So You’ve Built Your Mobile App, What Next?

It is quite easy to get caught up in the momentum of a growing trend and not put a structured plan in place, and to not slow down and ask yourself

What next?

The need for businesses of all sizes to at least investigate the feasibility of launching their own mobile app is a good example of this, with many business owners not realizing that the work on the app continues even after you have launched it through the app stores.

In this article we will attempt to answer “what next?” by exploring some of the tasks that continue after launch.

Revisit Your App Launch Checklist

Both Apple and Google have published comprehensive guidelines that cover all the requirements that must be met before an app is submitted to their respective app stores. It goes without saying that the app must be fully functional, and Shaun Quarton covers a few of the more common points to consider, but have you also looked at:

  • Is your app applicable to users worldwide, or only those in a certain country? Consider adding your app only to app stores relevant to your market.
  • Is any of your content suitable only for mature audiences? If so, make sure you apply the correct content rating.
  • Does your app meet all the legal requirements of the markets in which it is being made available? Apple is quite clear that it is the developer’s responsibility to ensure that no part of their app violates local laws.

Although these guidelines need to be followed throughout the development of your app, we have included it as a “What next?” point because it should be checked once again immediately prior to the launch of your app.

Implement an App Promotion Checklist

Umar Khan recently covered the essentials of an App Promotion Checklist, and we recommend you read the article if you haven’t already done so. Taking a deeper look at some of the points he raised, you should remember the following:

  • Your landing page can be published before your app even launches, but after it has launched it should be updated to reflect that the app is now available, and include the relevant app store badges with links to the app itself.
  • Associating your app with your identity is not limited only to online collateral. You can promote your app in almost any marketing material you put out, from traditional print advertisements, through to catalogues, brochures, and even your email signature.


Image Source: Wisemetrics

  • While it is true that social media can result in great results, the amount of variables that influence this mean that not all businesses will see the same results.

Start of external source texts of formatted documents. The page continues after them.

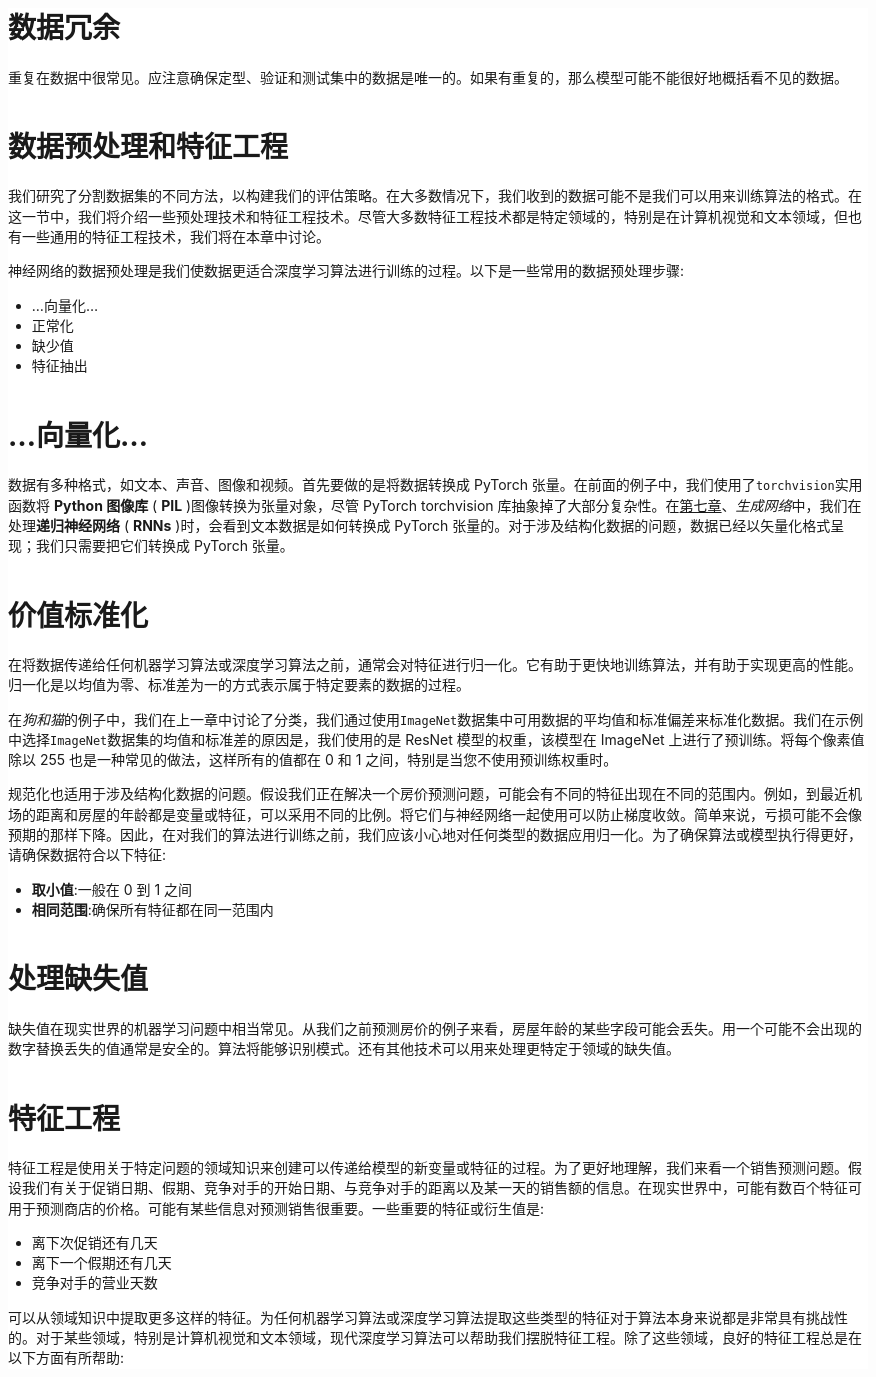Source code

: # 数据冗余

重复在数据中很常见。应注意确保定型、验证和测试集中的数据是唯一的。如果有重复的，那么模型可能不能很好地概括看不见的数据。

# 数据预处理和特征工程

我们研究了分割数据集的不同方法，以构建我们的评估策略。在大多数情况下，我们收到的数据可能不是我们可以用来训练算法的格式。在这一节中，我们将介绍一些预处理技术和特征工程技术。尽管大多数特征工程技术都是特定领域的，特别是在计算机视觉和文本领域，但也有一些通用的特征工程技术，我们将在本章中讨论。

神经网络的数据预处理是我们使数据更适合深度学习算法进行训练的过程。以下是一些常用的数据预处理步骤:

*   …向量化…
*   正常化
*   缺少值
*   特征抽出

# …向量化…

数据有多种格式，如文本、声音、图像和视频。首先要做的是将数据转换成 PyTorch 张量。在前面的例子中，我们使用了`torchvision`实用函数将 **Python 图像库** ( **PIL** )图像转换为张量对象，尽管 PyTorch torchvision 库抽象掉了大部分复杂性。在[第七章](6.html)、*生成网络*中，我们在处理**递归神经网络** ( **RNNs** )时，会看到文本数据是如何转换成 PyTorch 张量的。对于涉及结构化数据的问题，数据已经以矢量化格式呈现；我们只需要把它们转换成 PyTorch 张量。

# 价值标准化

在将数据传递给任何机器学习算法或深度学习算法之前，通常会对特征进行归一化。它有助于更快地训练算法，并有助于实现更高的性能。归一化是以均值为零、标准差为一的方式表示属于特定要素的数据的过程。

在*狗和猫*的例子中，我们在上一章中讨论了分类，我们通过使用`ImageNet`数据集中可用数据的平均值和标准偏差来标准化数据。我们在示例中选择`ImageNet`数据集的均值和标准差的原因是，我们使用的是 ResNet 模型的权重，该模型在 ImageNet 上进行了预训练。将每个像素值除以 255 也是一种常见的做法，这样所有的值都在 0 和 1 之间，特别是当您不使用预训练权重时。

规范化也适用于涉及结构化数据的问题。假设我们正在解决一个房价预测问题，可能会有不同的特征出现在不同的范围内。例如，到最近机场的距离和房屋的年龄都是变量或特征，可以采用不同的比例。将它们与神经网络一起使用可以防止梯度收敛。简单来说，亏损可能不会像预期的那样下降。因此，在对我们的算法进行训练之前，我们应该小心地对任何类型的数据应用归一化。为了确保算法或模型执行得更好，请确保数据符合以下特征:

*   **取小值**:一般在 0 到 1 之间
*   **相同范围**:确保所有特征都在同一范围内

# 处理缺失值

缺失值在现实世界的机器学习问题中相当常见。从我们之前预测房价的例子来看，房屋年龄的某些字段可能会丢失。用一个可能不会出现的数字替换丢失的值通常是安全的。算法将能够识别模式。还有其他技术可以用来处理更特定于领域的缺失值。

# 特征工程

特征工程是使用关于特定问题的领域知识来创建可以传递给模型的新变量或特征的过程。为了更好地理解，我们来看一个销售预测问题。假设我们有关于促销日期、假期、竞争对手的开始日期、与竞争对手的距离以及某一天的销售额的信息。在现实世界中，可能有数百个特征可用于预测商店的价格。可能有某些信息对预测销售很重要。一些重要的特征或衍生值是:

*   离下次促销还有几天
*   离下一个假期还有几天
*   竞争对手的营业天数

可以从领域知识中提取更多这样的特征。为任何机器学习算法或深度学习算法提取这些类型的特征对于算法本身来说都是非常具有挑战性的。对于某些领域，特别是计算机视觉和文本领域，现代深度学习算法可以帮助我们摆脱特征工程。除了这些领域，良好的特征工程总是在以下方面有所帮助:

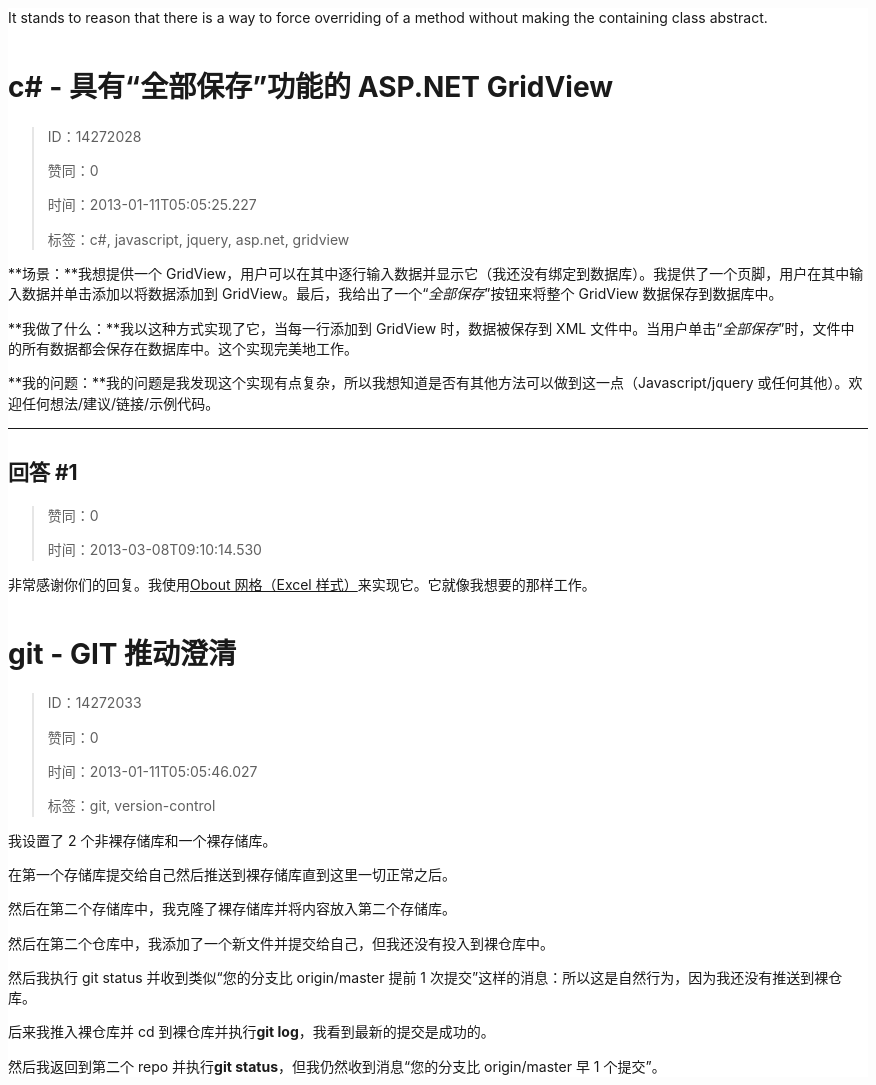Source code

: It stands to reason that there is a way to force overriding of a method without making the containing class abstract.

# c# - 具有“全部保存”功能的 ASP.NET GridView

> ID：14272028
> 
> 赞同：0
> 
> 时间：2013-01-11T05:05:25.227
> 
> 标签：c#, javascript, jquery, asp.net, gridview

**场景：**我想提供一个 GridView，用户可以在其中逐行输入数据并显示它（我还没有绑定到数据库）。我提供了一个页脚，用户在其中输入数据并单击添加以将数据添加到 GridView。最后，我给出了一个“*全部保存*”按钮来将整个 GridView 数据保存到数据库中。

**我做了什么：**我以这种方式实现了它，当每一行添加到 GridView 时，数据被保存到 XML 文件中。当用户单击“*全部保存*”时，文件中的所有数据都会保存在数据库中。这个实现完美地工作。

**我的问题：**我的问题是我发现这个实现有点复杂，所以我想知道是否有其他方法可以做到这一点（Javascript/jquery 或任何其他）。欢迎任何想法/建议/链接/示例代码。

* * *

## 回答 #1

> 赞同：0
> 
> 时间：2013-03-08T09:10:14.530

非常感谢你们的回复。我使用[Obout 网格（Excel 样式）](http://www.obout.com/grid/commands/aspnet_commands_excel_style_full.aspx)来实现它。它就像我想要的那样工作。

# git - GIT 推动澄清

> ID：14272033
> 
> 赞同：0
> 
> 时间：2013-01-11T05:05:46.027
> 
> 标签：git, version-control

我设置了 2 个非裸存储库和一个裸存储库。

在第一个存储库提交给自己然后推送到裸存储库直到这里一切正常之后。

然后在第二个存储库中，我克隆了裸存储库并将内容放入第二个存储库。

然后在第二个仓库中，我添加了一个新文件并提交给自己，但我还没有投入到裸仓库中。

然后我执行 git status 并收到类似“您的分支比 origin/master 提前 1 次提交”这样的消息：所以这是自然行为，因为我还没有推送到裸仓库。

后来我推入裸仓库并 cd 到裸仓库并执行**git log**，我看到最新的提交是成功的。

然后我返回到第二个 repo 并执行**git status**，但我仍然收到消息“您的分支比 origin/master 早 1 个提交”。
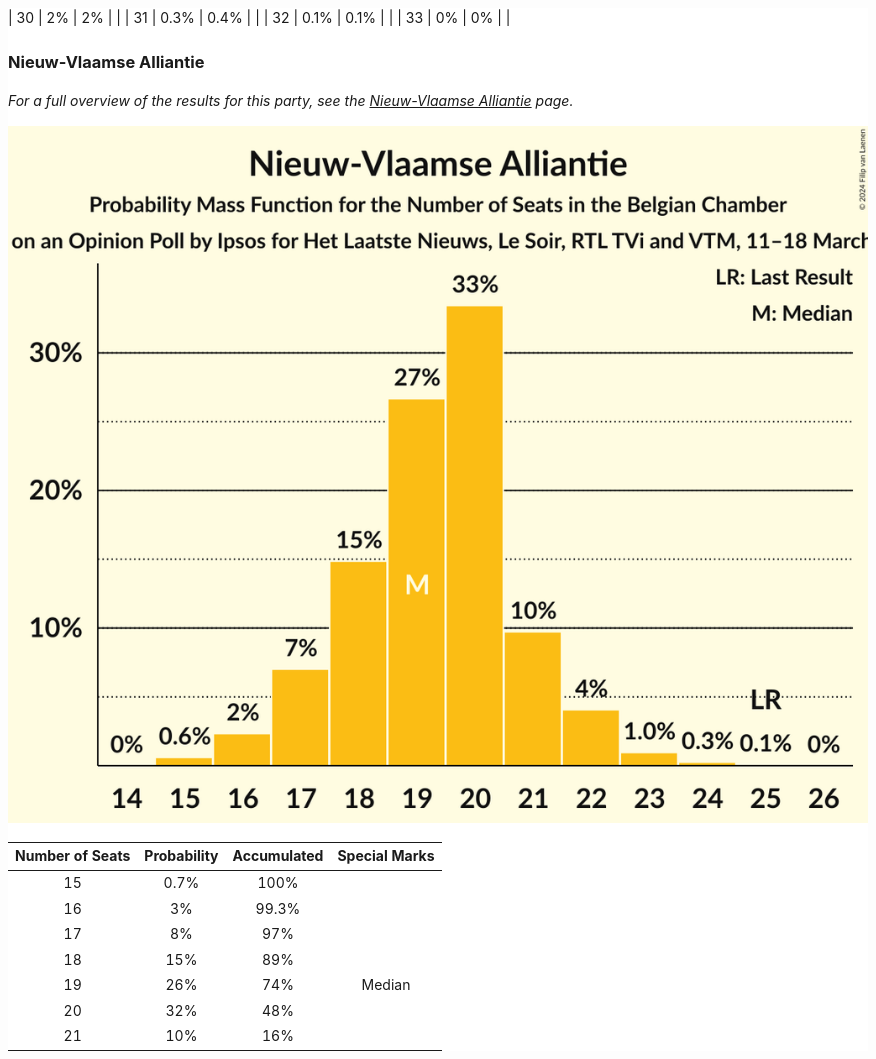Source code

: | 30 | 2% | 2% |  |
| 31 | 0.3% | 0.4% |  |
| 32 | 0.1% | 0.1% |  |
| 33 | 0% | 0% |  |

### Nieuw-Vlaamse Alliantie

*For a full overview of the results for this party, see the [Nieuw-Vlaamse Alliantie](party-nieuw-vlaamsealliantie.html) page.*

![Graph with seats probability mass function not yet produced](2024-03-18-Ipsos-seats-pmf-nieuw-vlaamsealliantie.png "Seats Probability Mass Function")

| Number of Seats | Probability | Accumulated | Special Marks |
|:---------------:|:-----------:|:-----------:|:-------------:|
| 15 | 0.7% | 100% |  |
| 16 | 3% | 99.3% |  |
| 17 | 8% | 97% |  |
| 18 | 15% | 89% |  |
| 19 | 26% | 74% | Median |
| 20 | 32% | 48% |  |
| 21 | 10% | 16% |  |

Remembering that the average half-life of a tweet is only 24 minutes (versus 90 minutes for a Facebook post), and that Facebook posts that aren’t boosted only reach between one and two percent of your audience, it is important not to rely exclusively on social media to boost visibility of your app.
  • Any marketing you employ in promoting your app should not be limited to immediately following the launch. Write about it periodically on your blog, ensure that the app store badges are prominently displayed on your website, and mention it every few weeks on your social media accounts.

Plan for Maintenance

Maintenance of your mobile app is influenced by several factors, including:

  • Feature requests
  • Bug fixes
  • Major software updates

Software updates are easier to plan for since both Apple and Google are known to release one major update to their operating system each year, followed by several smaller updates that are mostly bug fixes. But these are not the only software updates you may need to be aware of; if your app includes any third-party integrations, or API calls, you will need to monitor these too for significant updates that may affect your app.


Image Source: Instabug

In addition to this you should expect, and plan for, feature requests from your users, and minor bugs that may have been missed during development. Since your audience will be using the app far more frequently that you, you should make it easy for them to alert you to any bugs they find, and to submit feature requests. This can be done by using services such as User Voice and Get Satisfaction on your website, and integrating Doorbell, Instabug or Apptentive into your app, without forgetting valuable feedback that can also be found in any reviews your app receives.

What is important with all of the above is that you don’t ignore the feedback, and you don’t take your time in correcting any issues. Having a maintenance plan or schedule in place will prevent you from neglecting your app due to time constraints.

Use App Analytics

App analytics are not vanity metrics: they are not there to only tell you how popular your app is. App analytics can also tell you a bit about your audience, while also guiding you in terms of making improvements to your mobile app.


Image Source: Flurry

App analytics solutions range from the fairly basic such as Google Analytics, to the more detailed solutions offered by App Annie, Flurry, Appsee, Countly and Localytics. Each of these offer a variety of insights into your app’s performance and user behaviour, allowing you to determine which features work, and which don’t. These insights can be used to help you optimize your app, and make it more appealing to your audience.


There is no denying that developing an app requires effort, but what comes next demands an almost equal amount of effort. Your app cannot succeed, nor benefit your business, if you do not promote it, maintain it, and analyze how it is being used. And none of these are once-off tasks; they continue in cycles for as long as your app is part of your business plan.

Neglect one of them and you may well end up having to start your mobile app strategy all over again. And asking, “what next?”.